Со всех сторон на него так и посыпались доводы и уговоры, один убедительнее другого, но Каспиан настоял на своем. Как только моряки направились к берегу и исчезли в сгущающейся темноте, никто из оставшихся пяти наблюдателей, кроме, быть может, отважного Рипишиппи, не избежал очень неприятного холодка в животе.
Они начали устраиваться на ночь. Много времени ушло на то, чтобы выбрать подходящие места за столом. Возможно, у всех были на этот счет одни и те же соображения, но никто не высказывал их вслух. Действительно, выбор им предстоял очень нелегкий. Мысль о том, что придется просидеть всю ночь рядом с этими жуткими волосатыми существами, была невыносима. Конечно, они не были мертвецами, но и живыми, в точном смысле этого слова, их назвать было нельзя. Если же сесть с другого конца стола, то с наступлением темноты спящих не станет видно, и никто не будет знать, по-прежнему ли они неподвижны. А мало ли что может случиться ночью с заколдованными лордами?.. Поэтому друзья без конца ходили вокруг стола и переговаривались.
— Может быть, сядем здесь?
— Да нет, лучше отодвинуться чуточку подальше.
— А может, будет лучше с этой стороны?
Так продолжалось, пока ноги не начали подгибаться от усталости. Тогда они устроились почти посерединке, но и чуть-чуть ближе к спящим, чем к другому концу стола. К этому времени стало совсем темно. На востоке загорелось незнакомое новое созвездие. Люси было бы намного приятнее, если бы это был Леопард, Корабль или какое-нибудь другое привычное созвездие нарнианского неба.
Путешественники плотнее завернулись в матросские плащи, уселись в креслах поудобнее и затихли. Поначалу они старались поддерживать разговор, но он не получался, и вскоре они замолчали. Но ни на миг не смолкал рокот волн, разбивающихся о прибрежные камни.
Прошло несколько часов, показавшихся им настоящей вечностью. Потом настал момент, когда вдруг все почувствовали, что очнулись после минутной дремоты. Но за эту “минуту” звезды успели изменить свое положение. Небо по-прежнему оставалось совершенно черным, только на востоке обозначилась тусклая серая полоска. Они озябли, тела их затекли, и очень хотелось пить. Неожиданно все замерли, не решаясь вымолвить ни слова, потому что наконец что-то стало происходить.

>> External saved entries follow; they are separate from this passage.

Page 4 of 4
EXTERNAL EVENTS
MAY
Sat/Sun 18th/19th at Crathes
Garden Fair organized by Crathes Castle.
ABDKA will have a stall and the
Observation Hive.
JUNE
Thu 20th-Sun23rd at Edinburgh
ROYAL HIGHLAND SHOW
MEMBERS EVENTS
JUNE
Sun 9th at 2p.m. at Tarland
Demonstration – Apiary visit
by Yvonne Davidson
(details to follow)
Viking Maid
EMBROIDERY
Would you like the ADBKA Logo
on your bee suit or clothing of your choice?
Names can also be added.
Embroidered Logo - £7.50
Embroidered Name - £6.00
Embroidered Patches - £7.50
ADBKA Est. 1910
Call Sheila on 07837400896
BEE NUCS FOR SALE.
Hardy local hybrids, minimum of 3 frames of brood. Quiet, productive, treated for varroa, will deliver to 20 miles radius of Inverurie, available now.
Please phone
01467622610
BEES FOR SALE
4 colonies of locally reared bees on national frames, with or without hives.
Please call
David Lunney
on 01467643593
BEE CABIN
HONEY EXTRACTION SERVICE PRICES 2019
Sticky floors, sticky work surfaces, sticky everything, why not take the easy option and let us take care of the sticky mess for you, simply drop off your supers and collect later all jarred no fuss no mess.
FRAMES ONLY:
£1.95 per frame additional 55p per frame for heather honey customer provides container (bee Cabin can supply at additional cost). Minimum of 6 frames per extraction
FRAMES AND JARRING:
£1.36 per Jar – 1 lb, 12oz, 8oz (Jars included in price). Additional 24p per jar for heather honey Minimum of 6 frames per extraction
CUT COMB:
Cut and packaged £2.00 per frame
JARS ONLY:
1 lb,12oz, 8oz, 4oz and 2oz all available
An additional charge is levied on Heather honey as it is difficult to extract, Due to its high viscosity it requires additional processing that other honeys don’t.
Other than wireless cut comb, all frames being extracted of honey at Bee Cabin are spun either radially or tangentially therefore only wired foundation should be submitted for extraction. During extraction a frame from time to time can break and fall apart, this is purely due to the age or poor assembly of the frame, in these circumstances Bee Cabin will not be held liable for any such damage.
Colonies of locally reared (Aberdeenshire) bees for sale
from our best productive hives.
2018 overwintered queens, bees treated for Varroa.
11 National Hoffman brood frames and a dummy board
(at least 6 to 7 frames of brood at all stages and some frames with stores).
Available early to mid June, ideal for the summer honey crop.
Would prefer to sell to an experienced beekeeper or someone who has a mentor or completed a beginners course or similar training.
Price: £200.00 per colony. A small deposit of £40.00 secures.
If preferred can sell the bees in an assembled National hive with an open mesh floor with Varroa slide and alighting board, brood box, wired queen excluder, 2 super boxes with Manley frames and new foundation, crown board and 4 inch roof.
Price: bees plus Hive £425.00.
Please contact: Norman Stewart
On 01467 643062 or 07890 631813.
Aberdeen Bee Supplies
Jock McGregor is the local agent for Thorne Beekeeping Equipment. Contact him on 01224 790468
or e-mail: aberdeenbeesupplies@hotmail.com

Прямо перед ними за колоннами виднелся пологий склон невысокого холма. Там теперь неожиданно раскрылась дверь, дверной проем осветился, и на этом светлом фоне возник силуэт. Он шагнул вперед, дверь за ним закрылась. Фигура двинулась прямо к ним, вместе с нею приближался и свет. Некоторое время они могли видеть только его. Свет приближался, пока смутно видимая фигура не остановилась возле стола, напротив наших путешественников. Теперь они разглядели, что это высокая стройная девушка в простом длинном одеянии голубого цвета, оставляющем открытыми ее руки. Голова была непокрыта, и длинные золотые волосы свободно ниспадали на спину. Наши путешественники глядели на нее и думали, что раньше, оказывается, просто не понимали слова “прекрасная”...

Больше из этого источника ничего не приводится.